Ces ouvrages fortement demandés peuvent être empruntés pour une courte durée : 4h (équivalent des “exclus du prêt”), 24h, 7 jours maximum.
A la Glasgow University Library, un système paramétré dans Millenium permet de relancer automatiquement une commande lorsqu’un document a été emprunté plus de 6 fois ou lorsque plus de 3 lecteurs différents ont réservé un titre.
L’ensemble de la collection prêt court est équipée en RFID, utilisée pour les prêts sur automates, mais aussi et surtout pour reclasser les rayonnages, à l’aide de l’assistant d’inventaire et retrouver les exemplaires égarés ou cachés. L’assistant d’inventaire n’est d’ailleurs jamais utilisé pour recoler, mais seulement pour gérer au quotidien les problèmes de rangement.
Bon, on est dans un monde où la plupart des profs transmettent tous les ans à la BU la liste des ouvrages recommandés, avec le nombre d’étudiants concernés. Il est même question d’acheter un système, Talis Aspire, pour encore mieux intégrer les prescripteurs, et réguler offre et demande.
Et j’y pense, là où je travaille, toute notre collection pourrait être gérée comme la section “prêt court”, vu que les fonds d’études sont, hum, ne sont pas vraiment, en fait…
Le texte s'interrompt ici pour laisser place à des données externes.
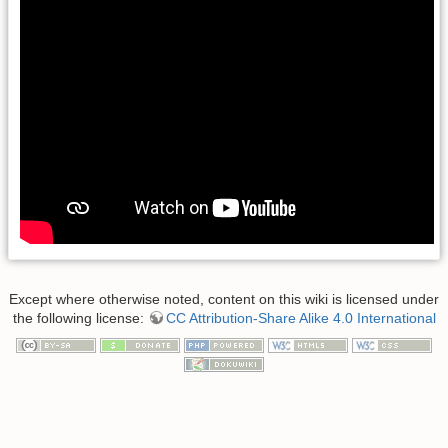
Except where otherwise noted, content on this wiki is licensed under
the following license:
CC Attribution-Share Alike 4.0 International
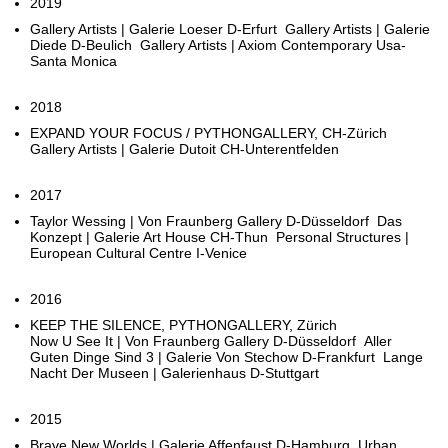
2019
Gallery Artists | Galerie Loeser D-Erfurt Gallery Artists | Galerie
Diede D-Beulich Gallery Artists | Axiom Contemporary Usa-
Santa Monica
2018
EXPAND YOUR FOCUS / PYTHONGALLERY, CH-Zürich
Gallery Artists | Galerie Dutoit CH-Unterentfelden
2017
Taylor Wessing | Von Fraunberg Gallery D-Düsseldorf Das
Konzept | Galerie Art House CH-Thun Personal Structures |
European Cultural Centre I-Venice
2016
KEEP THE SILENCE, PYTHONGALLERY, Zürich
Now U See It | Von Fraunberg Gallery D-Düsseldorf Aller
Guten Dinge Sind 3 | Galerie Von Stechow D-Frankfurt Lange
Nacht Der Museen | Galerienhaus D-Stuttgart
2015
Brave New Worlds | Galerie Affenfaust D-Hamburg Urban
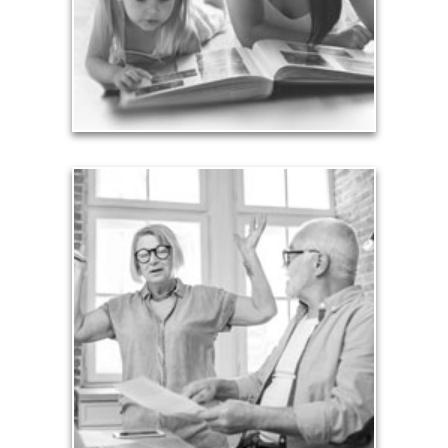
achieved through proper planning.
See Legacy Articles
Liabilities
Too many people enter retirement with
burdensome mortgages, car payments and credit-
card debt that they’ve amassed during their
working years. Proper management of these
liabilities is fundamental to your current and future
financial viability.
See Liability Articles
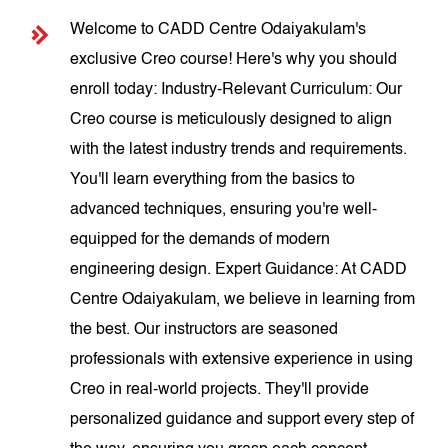
Welcome to CADD Centre Odaiyakulam's
exclusive Creo course! Here's why you should
enroll today: Industry-Relevant Curriculum: Our
Creo course is meticulously designed to align
with the latest industry trends and requirements.
You'll learn everything from the basics to
advanced techniques, ensuring you're well-
equipped for the demands of modern
engineering design. Expert Guidance: At CADD
Centre Odaiyakulam, we believe in learning from
the best. Our instructors are seasoned
professionals with extensive experience in using
Creo in real-world projects. They'll provide
personalized guidance and support every step of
Carte postale 9 : Mauvaises herbes
A la UoG Library, la collection en prêt court est désherbée tous les étés (summer weeding). Tous les livres n’ayant fait l’objet d’aucun prêt depuis 3 ans (en projet 2 ans) sont éliminés. Environ 4000 livres sur la collection de 80 000 livres en prêt court sont désherbés chaque été, une autre partie étant ventilée vers les collections d’étude.
Les ouvrages ainsi arrachés à la collection ne sont pas jetés, mais mis en vente dans le hall de la BU, 5 £ pour les textbooks médicaux, 2 £ pour les hardbacks des autres disciplines, 1£ pour les paperbacks.
Et le croirez-vous, ça marche, ces livres d’occasion étant encore récents, et le flux de passages étant colossal. OK, ça fait un peu désordre dans le hall, et la valorisation in situ des collections vivantes n’est pas le point fort de la UoGL… hormis le travail fait sur les superbes collections anciennes et le colossal travail en ligne sur le catalogue, les bibliographies d’enseignants, l’integration dans Moodle et j’en oublie.